Exercise requirements
Return the full post about preparing meals to build muscle and lose fat, word for word.

Monday, November 14, 2005

Less a Feast Than a Bucket Brigade of Nutrients

I SPENT LAST NIGHT after dinner cooking lunch and dinner. Chunks of spiced pork roasted fragrantly in my George Foreman Grill. Brown rice steamed on the stove. I portioned cottage cheese and plain yogurt among eight single-serve plastic cups and tossed the original containers. Into two of my many plastic pint cups, scavenged from untold heart-clogging side orders of egg drop soup, I sifted protein powder and ground steel-cut oats . . . these last from a four-pound tub of oats had bought earlier that day from the loose-grains aisle at Whole Foods and pulverized in a coffee grinder for quick absorption when I blend them — raw — into a protein shake. . . .

Why the sudden burst of food-oriented organization? I am making a sincere effort to combine gym attendance and meal distribution to grow muscle and drop fat. For the past 2 weeks, I have brought oatmeal, salads, whole wheat/rye crackers, natural peanut butter, and tuna to work. I have distributed the three large meals I ordinarily eat into five or so smaller meals. This weekend, I researched the proper amount of fat, carbohydrates, and protein I should eat to reduce stored fat and encourage muscle growth in conjunction with regular weightlifting. My previous workouts were not followed up with food in the right combinations of macronutrients (i.e., the three divisions just mentioned, along with vitamins and minerals and water), and I did too much cardiovascular exercise for someone trying to retain muscle.

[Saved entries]
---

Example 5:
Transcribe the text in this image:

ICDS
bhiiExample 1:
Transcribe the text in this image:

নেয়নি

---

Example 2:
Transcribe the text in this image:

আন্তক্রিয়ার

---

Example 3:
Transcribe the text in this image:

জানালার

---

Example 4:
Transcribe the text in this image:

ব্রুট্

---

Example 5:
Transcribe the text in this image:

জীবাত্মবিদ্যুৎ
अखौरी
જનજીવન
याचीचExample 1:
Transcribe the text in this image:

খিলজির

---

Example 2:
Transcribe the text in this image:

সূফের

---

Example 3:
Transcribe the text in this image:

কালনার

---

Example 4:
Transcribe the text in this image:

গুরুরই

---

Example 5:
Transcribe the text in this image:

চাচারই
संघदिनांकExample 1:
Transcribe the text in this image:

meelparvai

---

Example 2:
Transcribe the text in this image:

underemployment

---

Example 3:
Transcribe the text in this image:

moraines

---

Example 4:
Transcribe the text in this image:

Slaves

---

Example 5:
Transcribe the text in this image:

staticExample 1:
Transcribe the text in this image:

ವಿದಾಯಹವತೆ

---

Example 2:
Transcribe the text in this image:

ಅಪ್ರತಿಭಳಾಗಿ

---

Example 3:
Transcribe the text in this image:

Exercise result
Monday, November 14, 2005

Less a Feast Than a Bucket Brigade of Nutrients

I SPENT LAST NIGHT after dinner cooking lunch and dinner. Chunks of spiced pork roasted fragrantly in my George Foreman Grill. Brown rice steamed on the stove. I portioned cottage cheese and plain yogurt among eight single-serve plastic cups and tossed the original containers. Into two of my many plastic pint cups, scavenged from untold heart-clogging side orders of egg drop soup, I sifted protein powder and ground steel-cut oats . . . these last from a four-pound tub of oats had bought earlier that day from the loose-grains aisle at Whole Foods and pulverized in a coffee grinder for quick absorption when I blend them — raw — into a protein shake. . . .

Why the sudden burst of food-oriented organization? I am making a sincere effort to combine gym attendance and meal distribution to grow muscle and drop fat. For the past 2 weeks, I have brought oatmeal, salads, whole wheat/rye crackers, natural peanut butter, and tuna to work. I have distributed the three large meals I ordinarily eat into five or so smaller meals. This weekend, I researched the proper amount of fat, carbohydrates, and protein I should eat to reduce stored fat and encourage muscle growth in conjunction with regular weightlifting. My previous workouts were not followed up with food in the right combinations of macronutrients (i.e., the three divisions just mentioned, along with vitamins and minerals and water), and I did too much cardiovascular exercise for someone trying to retain muscle.